_DATA:_
◆ ◆ ◆ ◆

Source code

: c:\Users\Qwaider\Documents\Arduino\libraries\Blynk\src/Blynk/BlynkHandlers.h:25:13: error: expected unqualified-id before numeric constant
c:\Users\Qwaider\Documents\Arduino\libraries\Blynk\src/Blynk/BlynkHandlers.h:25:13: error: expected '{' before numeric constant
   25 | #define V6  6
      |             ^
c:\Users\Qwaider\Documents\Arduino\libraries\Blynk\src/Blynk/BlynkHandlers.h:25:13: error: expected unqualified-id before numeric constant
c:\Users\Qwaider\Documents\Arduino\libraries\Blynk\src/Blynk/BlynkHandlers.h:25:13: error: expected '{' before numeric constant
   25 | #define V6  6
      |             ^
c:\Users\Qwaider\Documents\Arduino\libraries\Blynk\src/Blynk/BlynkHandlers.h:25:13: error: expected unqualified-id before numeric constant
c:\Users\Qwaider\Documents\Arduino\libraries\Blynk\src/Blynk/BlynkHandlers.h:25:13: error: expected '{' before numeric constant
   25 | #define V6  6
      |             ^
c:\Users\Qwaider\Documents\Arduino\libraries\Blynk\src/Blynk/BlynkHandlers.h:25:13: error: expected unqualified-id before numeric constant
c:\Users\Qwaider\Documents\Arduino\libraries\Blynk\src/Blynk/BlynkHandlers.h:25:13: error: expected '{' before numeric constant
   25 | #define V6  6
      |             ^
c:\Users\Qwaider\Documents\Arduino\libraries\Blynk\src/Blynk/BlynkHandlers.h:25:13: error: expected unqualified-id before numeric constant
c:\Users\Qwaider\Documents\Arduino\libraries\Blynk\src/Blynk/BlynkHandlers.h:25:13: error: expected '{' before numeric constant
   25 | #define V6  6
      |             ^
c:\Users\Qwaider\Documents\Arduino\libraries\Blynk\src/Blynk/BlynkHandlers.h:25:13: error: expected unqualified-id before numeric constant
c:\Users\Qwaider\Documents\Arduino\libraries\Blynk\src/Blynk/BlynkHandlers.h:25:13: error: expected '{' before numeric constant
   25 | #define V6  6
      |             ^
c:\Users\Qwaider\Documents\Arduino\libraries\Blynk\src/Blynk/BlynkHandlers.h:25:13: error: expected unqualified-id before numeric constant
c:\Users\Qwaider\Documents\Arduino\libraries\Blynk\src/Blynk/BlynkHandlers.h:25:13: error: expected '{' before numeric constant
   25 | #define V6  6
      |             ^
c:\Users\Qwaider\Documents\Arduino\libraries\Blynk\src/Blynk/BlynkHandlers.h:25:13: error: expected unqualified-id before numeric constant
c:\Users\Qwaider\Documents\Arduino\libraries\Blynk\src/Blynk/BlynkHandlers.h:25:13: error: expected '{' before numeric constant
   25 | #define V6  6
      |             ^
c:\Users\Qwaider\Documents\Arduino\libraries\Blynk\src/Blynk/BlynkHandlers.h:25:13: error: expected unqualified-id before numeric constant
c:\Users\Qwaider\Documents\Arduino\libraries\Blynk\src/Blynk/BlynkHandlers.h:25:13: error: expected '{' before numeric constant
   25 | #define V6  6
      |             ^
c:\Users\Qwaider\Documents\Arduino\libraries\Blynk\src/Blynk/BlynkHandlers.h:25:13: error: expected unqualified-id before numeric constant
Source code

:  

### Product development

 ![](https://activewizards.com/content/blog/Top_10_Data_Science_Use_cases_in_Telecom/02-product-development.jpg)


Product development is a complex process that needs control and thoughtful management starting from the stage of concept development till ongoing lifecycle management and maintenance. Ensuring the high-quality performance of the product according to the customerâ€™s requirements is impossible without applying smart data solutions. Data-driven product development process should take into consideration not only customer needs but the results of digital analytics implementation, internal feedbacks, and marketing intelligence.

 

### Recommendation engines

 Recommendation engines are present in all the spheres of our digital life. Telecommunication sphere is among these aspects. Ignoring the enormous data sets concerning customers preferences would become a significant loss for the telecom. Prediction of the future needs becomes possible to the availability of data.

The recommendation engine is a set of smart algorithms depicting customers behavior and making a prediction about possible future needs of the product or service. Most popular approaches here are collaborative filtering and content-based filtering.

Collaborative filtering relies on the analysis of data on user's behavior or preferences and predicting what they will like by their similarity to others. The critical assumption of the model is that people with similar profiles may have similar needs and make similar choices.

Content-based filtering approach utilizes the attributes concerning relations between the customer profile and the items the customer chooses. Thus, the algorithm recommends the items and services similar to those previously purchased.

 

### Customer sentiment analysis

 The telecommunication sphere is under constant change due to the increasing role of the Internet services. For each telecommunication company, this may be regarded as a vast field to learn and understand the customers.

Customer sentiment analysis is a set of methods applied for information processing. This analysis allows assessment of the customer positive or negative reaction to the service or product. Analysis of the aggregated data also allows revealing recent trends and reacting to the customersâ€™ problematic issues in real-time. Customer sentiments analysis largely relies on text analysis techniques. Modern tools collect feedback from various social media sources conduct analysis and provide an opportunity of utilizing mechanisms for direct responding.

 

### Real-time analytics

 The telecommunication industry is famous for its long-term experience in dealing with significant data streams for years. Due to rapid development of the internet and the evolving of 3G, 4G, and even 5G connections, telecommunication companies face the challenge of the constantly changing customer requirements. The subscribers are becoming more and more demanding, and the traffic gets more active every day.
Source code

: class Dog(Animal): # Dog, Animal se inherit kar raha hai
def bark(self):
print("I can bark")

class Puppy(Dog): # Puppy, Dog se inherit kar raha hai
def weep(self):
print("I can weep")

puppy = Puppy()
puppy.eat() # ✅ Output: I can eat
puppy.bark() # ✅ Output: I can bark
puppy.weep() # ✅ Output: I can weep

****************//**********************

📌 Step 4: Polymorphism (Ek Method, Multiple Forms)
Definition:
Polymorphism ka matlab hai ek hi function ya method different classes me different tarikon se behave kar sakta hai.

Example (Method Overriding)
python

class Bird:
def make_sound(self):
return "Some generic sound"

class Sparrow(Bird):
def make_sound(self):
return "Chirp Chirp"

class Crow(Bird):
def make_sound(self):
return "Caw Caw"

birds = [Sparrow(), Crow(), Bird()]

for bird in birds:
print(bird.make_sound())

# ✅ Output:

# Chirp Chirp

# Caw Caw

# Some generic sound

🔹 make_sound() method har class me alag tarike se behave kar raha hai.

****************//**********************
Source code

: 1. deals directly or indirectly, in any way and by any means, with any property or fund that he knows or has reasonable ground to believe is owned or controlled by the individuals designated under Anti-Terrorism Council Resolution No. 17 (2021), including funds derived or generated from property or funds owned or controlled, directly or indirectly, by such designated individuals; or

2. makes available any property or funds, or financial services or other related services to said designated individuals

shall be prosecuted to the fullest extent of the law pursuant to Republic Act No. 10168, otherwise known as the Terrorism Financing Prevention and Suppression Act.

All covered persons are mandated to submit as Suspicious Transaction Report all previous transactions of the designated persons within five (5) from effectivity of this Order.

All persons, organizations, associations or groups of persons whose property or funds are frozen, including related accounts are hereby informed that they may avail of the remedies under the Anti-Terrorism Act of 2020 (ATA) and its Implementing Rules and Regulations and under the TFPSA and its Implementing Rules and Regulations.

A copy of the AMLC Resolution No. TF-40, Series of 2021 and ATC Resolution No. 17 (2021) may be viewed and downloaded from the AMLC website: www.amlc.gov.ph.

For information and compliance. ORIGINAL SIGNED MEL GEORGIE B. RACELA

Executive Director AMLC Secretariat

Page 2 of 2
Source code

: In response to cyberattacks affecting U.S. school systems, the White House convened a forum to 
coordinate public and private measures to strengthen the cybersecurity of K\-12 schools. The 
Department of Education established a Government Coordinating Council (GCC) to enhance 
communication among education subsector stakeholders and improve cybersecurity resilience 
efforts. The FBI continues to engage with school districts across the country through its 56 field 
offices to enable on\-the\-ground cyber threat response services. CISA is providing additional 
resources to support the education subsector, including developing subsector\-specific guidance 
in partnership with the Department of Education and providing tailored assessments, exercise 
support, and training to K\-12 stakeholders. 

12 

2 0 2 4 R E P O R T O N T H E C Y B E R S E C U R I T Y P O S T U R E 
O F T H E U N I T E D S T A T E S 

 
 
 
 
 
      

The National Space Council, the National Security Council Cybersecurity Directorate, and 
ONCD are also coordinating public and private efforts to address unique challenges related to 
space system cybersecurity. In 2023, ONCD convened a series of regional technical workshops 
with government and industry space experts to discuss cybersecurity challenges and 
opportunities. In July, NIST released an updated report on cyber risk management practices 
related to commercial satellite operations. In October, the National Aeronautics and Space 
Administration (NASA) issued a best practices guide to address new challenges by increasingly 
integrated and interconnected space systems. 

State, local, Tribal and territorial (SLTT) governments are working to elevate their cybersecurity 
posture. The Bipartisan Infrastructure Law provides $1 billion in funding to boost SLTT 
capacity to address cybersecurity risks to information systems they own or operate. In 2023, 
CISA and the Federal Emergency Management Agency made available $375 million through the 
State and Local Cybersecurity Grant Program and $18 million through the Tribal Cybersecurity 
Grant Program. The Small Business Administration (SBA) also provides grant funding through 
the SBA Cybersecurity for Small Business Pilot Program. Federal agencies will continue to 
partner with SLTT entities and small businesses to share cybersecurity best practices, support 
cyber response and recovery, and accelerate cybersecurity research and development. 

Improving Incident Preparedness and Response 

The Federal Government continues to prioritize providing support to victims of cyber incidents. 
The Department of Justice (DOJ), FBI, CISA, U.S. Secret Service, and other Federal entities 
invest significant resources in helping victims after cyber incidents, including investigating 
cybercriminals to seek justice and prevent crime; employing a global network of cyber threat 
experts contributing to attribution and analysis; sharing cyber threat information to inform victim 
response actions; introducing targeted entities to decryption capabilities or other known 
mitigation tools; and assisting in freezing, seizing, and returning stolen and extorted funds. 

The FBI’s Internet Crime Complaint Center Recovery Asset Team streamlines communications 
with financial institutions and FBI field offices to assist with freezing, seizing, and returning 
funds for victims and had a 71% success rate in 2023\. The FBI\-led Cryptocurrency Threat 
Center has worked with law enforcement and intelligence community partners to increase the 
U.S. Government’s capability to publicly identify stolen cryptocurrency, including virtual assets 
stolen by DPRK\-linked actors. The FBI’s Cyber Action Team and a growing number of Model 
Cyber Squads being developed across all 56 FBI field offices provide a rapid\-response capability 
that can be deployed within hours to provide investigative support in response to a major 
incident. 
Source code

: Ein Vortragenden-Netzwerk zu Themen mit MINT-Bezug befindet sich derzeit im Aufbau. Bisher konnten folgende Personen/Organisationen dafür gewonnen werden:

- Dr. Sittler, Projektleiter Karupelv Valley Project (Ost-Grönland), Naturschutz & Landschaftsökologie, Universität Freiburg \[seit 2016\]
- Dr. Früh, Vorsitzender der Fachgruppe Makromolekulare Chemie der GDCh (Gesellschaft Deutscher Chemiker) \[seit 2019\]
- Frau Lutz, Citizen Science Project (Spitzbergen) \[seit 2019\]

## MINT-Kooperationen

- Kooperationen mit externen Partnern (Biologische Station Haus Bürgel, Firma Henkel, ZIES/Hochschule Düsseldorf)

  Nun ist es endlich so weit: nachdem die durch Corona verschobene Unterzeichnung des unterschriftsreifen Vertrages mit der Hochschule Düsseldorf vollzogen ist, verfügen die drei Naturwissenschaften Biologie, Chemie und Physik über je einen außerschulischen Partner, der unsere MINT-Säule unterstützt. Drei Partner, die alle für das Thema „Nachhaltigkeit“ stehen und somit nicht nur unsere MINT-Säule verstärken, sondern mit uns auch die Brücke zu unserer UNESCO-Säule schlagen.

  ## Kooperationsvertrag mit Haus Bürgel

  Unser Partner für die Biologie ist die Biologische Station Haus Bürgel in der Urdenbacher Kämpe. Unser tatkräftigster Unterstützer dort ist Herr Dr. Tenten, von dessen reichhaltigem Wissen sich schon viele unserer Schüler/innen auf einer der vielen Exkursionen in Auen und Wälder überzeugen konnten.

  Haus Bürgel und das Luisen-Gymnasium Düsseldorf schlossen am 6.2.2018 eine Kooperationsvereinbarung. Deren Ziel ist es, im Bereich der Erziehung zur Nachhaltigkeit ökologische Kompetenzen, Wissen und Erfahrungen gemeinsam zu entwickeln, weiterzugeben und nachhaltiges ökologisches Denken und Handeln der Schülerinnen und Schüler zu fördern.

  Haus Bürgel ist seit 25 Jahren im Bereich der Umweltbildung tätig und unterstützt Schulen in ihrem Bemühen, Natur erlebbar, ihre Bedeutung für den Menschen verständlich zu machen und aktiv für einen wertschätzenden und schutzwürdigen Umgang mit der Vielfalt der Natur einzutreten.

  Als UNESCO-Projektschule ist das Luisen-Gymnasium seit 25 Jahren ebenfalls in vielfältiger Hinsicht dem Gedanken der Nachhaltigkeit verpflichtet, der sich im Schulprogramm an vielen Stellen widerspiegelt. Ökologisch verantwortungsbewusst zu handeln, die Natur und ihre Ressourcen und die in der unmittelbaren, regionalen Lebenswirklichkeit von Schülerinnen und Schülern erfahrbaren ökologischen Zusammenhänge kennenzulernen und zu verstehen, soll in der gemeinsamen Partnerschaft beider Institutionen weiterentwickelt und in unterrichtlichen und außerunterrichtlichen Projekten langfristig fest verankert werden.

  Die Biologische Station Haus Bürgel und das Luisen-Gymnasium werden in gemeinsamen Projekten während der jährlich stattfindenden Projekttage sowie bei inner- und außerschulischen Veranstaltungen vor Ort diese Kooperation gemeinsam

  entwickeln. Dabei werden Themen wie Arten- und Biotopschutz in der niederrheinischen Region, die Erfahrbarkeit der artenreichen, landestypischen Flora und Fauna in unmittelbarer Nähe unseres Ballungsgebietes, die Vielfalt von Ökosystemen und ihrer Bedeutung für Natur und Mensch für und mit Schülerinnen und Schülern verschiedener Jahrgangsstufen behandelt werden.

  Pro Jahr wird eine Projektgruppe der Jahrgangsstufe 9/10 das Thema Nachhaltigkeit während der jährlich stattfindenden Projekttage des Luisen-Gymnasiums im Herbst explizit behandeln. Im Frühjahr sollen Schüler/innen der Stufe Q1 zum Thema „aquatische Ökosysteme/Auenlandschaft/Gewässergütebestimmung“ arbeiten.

◆ ◆ ◆ ◆

_PROBLEM TO WORK ON:_ Write down every line of the data above that includes the string "konnten".

_EXERCISE RESULT:_
: Ein Vortragenden-Netzwerk zu Themen mit MINT-Bezug befindet sich derzeit im Aufbau. Bisher konnten folgende Personen/Organisationen dafür gewonnen werden:
  Unser Partner für die Biologie ist die Biologische Station Haus Bürgel in der Urdenbacher Kämpe. Unser tatkräftigster Unterstützer dort ist Herr Dr. Tenten, von dessen reichhaltigem Wissen sich schon viele unserer Schüler/innen auf einer der vielen Exkursionen in Auen und Wälder überzeugen konnten.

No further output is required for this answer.